**Work instructions**
Would you please set down the entries below exactly as shown?

Material to process Start Marker

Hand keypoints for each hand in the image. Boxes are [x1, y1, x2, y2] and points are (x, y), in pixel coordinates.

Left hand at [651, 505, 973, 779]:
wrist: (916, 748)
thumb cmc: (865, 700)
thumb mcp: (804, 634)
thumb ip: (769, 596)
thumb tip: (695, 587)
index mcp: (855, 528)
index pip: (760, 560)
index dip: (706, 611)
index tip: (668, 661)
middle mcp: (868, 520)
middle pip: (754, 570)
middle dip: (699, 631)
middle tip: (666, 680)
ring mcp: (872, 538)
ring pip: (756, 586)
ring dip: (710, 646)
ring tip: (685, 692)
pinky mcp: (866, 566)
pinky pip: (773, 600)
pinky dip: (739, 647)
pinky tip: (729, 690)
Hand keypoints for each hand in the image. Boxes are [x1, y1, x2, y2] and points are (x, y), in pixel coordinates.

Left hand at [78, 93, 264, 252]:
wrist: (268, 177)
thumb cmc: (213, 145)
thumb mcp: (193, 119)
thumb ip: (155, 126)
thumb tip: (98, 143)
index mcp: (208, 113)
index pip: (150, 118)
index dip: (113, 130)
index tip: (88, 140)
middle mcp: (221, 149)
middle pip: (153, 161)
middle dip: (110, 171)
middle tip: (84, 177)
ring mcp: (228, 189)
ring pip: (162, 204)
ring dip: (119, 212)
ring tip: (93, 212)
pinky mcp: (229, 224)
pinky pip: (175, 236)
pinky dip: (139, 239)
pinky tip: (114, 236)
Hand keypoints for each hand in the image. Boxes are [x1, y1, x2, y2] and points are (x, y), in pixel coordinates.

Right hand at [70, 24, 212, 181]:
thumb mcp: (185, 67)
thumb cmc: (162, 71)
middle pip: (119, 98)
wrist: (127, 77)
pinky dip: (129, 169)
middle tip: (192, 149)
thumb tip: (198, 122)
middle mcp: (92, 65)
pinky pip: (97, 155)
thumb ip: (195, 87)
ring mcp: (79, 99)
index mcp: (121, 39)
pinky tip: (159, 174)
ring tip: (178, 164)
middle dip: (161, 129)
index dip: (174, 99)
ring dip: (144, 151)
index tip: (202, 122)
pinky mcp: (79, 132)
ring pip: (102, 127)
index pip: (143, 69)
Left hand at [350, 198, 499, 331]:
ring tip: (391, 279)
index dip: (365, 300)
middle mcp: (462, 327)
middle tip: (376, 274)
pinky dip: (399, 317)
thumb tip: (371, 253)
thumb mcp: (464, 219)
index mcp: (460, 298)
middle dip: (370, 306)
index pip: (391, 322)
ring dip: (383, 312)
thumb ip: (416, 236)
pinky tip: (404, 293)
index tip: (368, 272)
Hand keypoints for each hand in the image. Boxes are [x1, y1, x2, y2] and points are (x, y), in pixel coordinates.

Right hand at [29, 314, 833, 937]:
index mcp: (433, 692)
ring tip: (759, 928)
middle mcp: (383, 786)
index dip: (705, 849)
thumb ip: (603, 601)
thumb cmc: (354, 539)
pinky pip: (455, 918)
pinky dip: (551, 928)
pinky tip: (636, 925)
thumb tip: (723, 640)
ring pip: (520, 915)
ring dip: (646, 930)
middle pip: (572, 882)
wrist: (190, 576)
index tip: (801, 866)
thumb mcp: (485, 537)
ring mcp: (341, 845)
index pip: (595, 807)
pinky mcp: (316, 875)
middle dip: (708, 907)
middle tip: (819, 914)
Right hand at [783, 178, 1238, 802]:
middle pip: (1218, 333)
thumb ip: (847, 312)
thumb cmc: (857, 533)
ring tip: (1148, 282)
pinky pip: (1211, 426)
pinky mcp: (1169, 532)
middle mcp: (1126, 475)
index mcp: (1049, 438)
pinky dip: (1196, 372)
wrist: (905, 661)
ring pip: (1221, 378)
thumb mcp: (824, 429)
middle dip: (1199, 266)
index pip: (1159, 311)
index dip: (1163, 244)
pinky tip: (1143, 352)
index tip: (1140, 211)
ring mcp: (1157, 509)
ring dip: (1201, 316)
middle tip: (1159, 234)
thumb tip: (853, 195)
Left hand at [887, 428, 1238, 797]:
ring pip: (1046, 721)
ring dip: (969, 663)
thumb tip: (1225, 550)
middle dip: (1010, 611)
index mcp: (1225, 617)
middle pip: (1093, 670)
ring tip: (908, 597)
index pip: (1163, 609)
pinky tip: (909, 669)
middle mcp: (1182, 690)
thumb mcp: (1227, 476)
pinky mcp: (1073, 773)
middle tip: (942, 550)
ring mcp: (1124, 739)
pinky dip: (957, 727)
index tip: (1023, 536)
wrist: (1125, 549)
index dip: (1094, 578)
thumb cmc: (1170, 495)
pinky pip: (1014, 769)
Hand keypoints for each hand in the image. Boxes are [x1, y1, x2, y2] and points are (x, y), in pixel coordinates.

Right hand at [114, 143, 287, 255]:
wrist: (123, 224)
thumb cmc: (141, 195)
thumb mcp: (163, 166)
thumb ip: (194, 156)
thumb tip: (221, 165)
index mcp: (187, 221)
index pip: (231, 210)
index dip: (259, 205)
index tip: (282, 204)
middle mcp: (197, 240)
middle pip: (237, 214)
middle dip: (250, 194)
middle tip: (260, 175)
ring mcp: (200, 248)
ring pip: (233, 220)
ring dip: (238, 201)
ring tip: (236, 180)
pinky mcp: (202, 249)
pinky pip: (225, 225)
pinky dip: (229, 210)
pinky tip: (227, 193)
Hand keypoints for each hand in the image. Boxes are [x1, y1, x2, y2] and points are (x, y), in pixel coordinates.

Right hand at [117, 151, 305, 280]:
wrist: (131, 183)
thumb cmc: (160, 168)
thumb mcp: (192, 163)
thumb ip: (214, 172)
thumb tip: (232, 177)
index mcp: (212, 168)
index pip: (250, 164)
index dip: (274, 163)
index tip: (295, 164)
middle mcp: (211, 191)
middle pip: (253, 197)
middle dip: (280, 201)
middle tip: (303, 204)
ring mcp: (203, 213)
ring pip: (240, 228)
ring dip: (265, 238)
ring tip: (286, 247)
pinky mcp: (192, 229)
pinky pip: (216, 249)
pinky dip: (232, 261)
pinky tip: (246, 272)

Material to process End Marker

**Exercise output**
Hand keypoints for each hand in the image. Boxes are [x1, y1, x2, y2] and points are (x, y), in pixel coordinates.

Left hand at [651, 505, 973, 779]:
wrist: (916, 748)
thumb cmc: (865, 700)
thumb mcp: (804, 634)
thumb ip: (769, 596)
thumb tip: (695, 587)
index mcp: (855, 528)
index pip: (760, 560)
index dip: (706, 611)
index tip: (668, 661)
middle mcp: (868, 520)
middle pip: (754, 570)
middle dip: (699, 631)
middle tip: (666, 680)
ring mcp: (872, 538)
ring pip: (756, 586)
ring dip: (710, 646)
ring tip: (685, 692)
pinky mcp: (866, 566)
pinky pip: (773, 600)
pinky dip: (739, 647)
pinky tip: (729, 690)
Hand keypoints for each hand in the image. Boxes are [x1, y1, x2, y2] and points are (x, y), in pixel coordinates.

Left hand at [78, 93, 264, 252]:
wrist: (268, 177)
thumb cmc: (213, 145)
thumb mcp: (193, 119)
thumb ip: (155, 126)
thumb tip: (98, 143)
index mcp: (208, 113)
index pip: (150, 118)
index dip: (113, 130)
index tip: (88, 140)
middle mcp: (221, 149)
middle pip: (153, 161)
middle dip: (110, 171)
middle tip: (84, 177)
ring mcp: (228, 189)
ring pip: (162, 204)
ring dip: (119, 212)
ring tip: (93, 212)
pinky mcp: (229, 224)
pinky pip: (175, 236)
pinky dip: (139, 239)
pinky tip: (114, 236)
Hand keypoints for each hand in the image. Boxes are [x1, y1, x2, y2] and points are (x, y), in pixel coordinates.

Right hand at [70, 24, 212, 181]:
thumb mcp: (185, 67)
thumb cmc: (162, 71)
middle pip: (119, 98)
wrist: (127, 77)
pinky dip: (129, 169)
middle tip: (192, 149)
thumb tip: (198, 122)
middle mcp: (92, 65)
pinky pip: (97, 155)
thumb ip: (195, 87)
ring mcp: (79, 99)
index mcp: (121, 39)
pinky tip: (159, 174)
ring tip: (178, 164)
middle dip: (161, 129)
index dip: (174, 99)
ring dip: (144, 151)
index tip: (202, 122)
pinky mcp: (79, 132)
ring pip: (102, 127)
index pip: (143, 69)
Left hand at [350, 198, 499, 331]:
ring tip: (391, 279)
index dip: (365, 300)
middle mcp: (462, 327)
middle tip: (376, 274)
pinky dip: (399, 317)
thumb tip: (371, 253)
thumb mcp: (464, 219)
index mcp: (460, 298)
middle dip: (370, 306)
index pip: (391, 322)
ring dip: (383, 312)
thumb ip: (416, 236)
pinky tip: (404, 293)
index tip: (368, 272)
Hand keypoints for each hand in the image. Boxes are [x1, y1, x2, y2] and points are (x, y), in pixel coordinates.

Right hand at [29, 314, 833, 937]:
index mcp: (433, 692)
ring tip: (759, 928)
middle mcp: (383, 786)
index dip: (705, 849)
thumb ip: (603, 601)
thumb cmc: (354, 539)
pinky pip: (455, 918)
pinky dip: (551, 928)
pinky tip: (636, 925)
thumb tip: (723, 640)
ring pip: (520, 915)
ring dip: (646, 930)
middle pip: (572, 882)
wrist: (190, 576)
index tip: (801, 866)
thumb mcp: (485, 537)
ring mcp: (341, 845)
index pip: (595, 807)
pinky mcp: (316, 875)
middle dip: (708, 907)
middle tip: (819, 914)
Right hand at [783, 178, 1238, 802]:
middle pip: (1218, 333)
thumb ip: (847, 312)
thumb cmc: (857, 533)
ring tip: (1148, 282)
pinky pip: (1211, 426)
pinky mcp: (1169, 532)
middle mcp: (1126, 475)
index mcp: (1049, 438)
pinky dip: (1196, 372)
wrist: (905, 661)
ring pip: (1221, 378)
thumb mcp: (824, 429)
middle dip: (1199, 266)
index pip: (1159, 311)
index dip: (1163, 244)
pinky tip: (1143, 352)
index tip: (1140, 211)
ring mcp: (1157, 509)
ring dip: (1201, 316)
middle tip: (1159, 234)
thumb tip: (853, 195)
Left hand at [887, 428, 1238, 797]:
ring pip: (1046, 721)
ring dip: (969, 663)
thumb tip: (1225, 550)
middle dip: (1010, 611)
index mcp: (1225, 617)
middle pip: (1093, 670)
ring tip: (908, 597)
index pip: (1163, 609)
pinky tip: (909, 669)
middle mcp: (1182, 690)
thumb mcp: (1227, 476)
pinky mcp: (1073, 773)
middle tip: (942, 550)
ring mcp: (1124, 739)
pinky dip: (957, 727)
index tip: (1023, 536)
wrist: (1125, 549)
index dip: (1094, 578)
thumb cmc: (1170, 495)
pinky pip: (1014, 769)
Hand keypoints for each hand in the image. Boxes are [x1, y1, x2, y2] and points are (x, y), in pixel coordinates.

Right hand at [114, 143, 287, 255]:
wrist: (123, 224)
thumb cmc: (141, 195)
thumb mcp: (163, 166)
thumb ip: (194, 156)
thumb tip: (221, 165)
index mcp: (187, 221)
index pip: (231, 210)
index dip: (259, 205)
index tip: (282, 204)
middle mcp: (197, 240)
middle pip: (237, 214)
middle dip: (250, 194)
middle tip: (260, 175)
ring mcp: (200, 248)
ring pip: (233, 220)
ring dip: (238, 201)
ring tip: (236, 180)
pinky mcp: (202, 249)
pinky pip: (225, 225)
pinky dip: (229, 210)
pinky tip: (227, 193)
Hand keypoints for each hand in the image. Boxes are [x1, y1, x2, y2] and points are (x, y), in pixel coordinates.

Right hand at [117, 151, 305, 280]:
wrist: (131, 183)
thumb cmc: (160, 168)
thumb mcp: (192, 163)
thumb ip: (214, 172)
thumb tip: (232, 177)
index mcp: (212, 168)
index pip: (250, 164)
index dip: (274, 163)
index tip: (295, 164)
middle mcp: (211, 191)
middle pip: (253, 197)
middle dip: (280, 201)
middle tip: (303, 204)
ring mcp: (203, 213)
ring pip: (240, 228)
ring dip: (265, 238)
ring tip: (286, 247)
pinky mcp: (192, 229)
pinky pip: (216, 249)
pinky dip: (232, 261)
pinky tip: (246, 272)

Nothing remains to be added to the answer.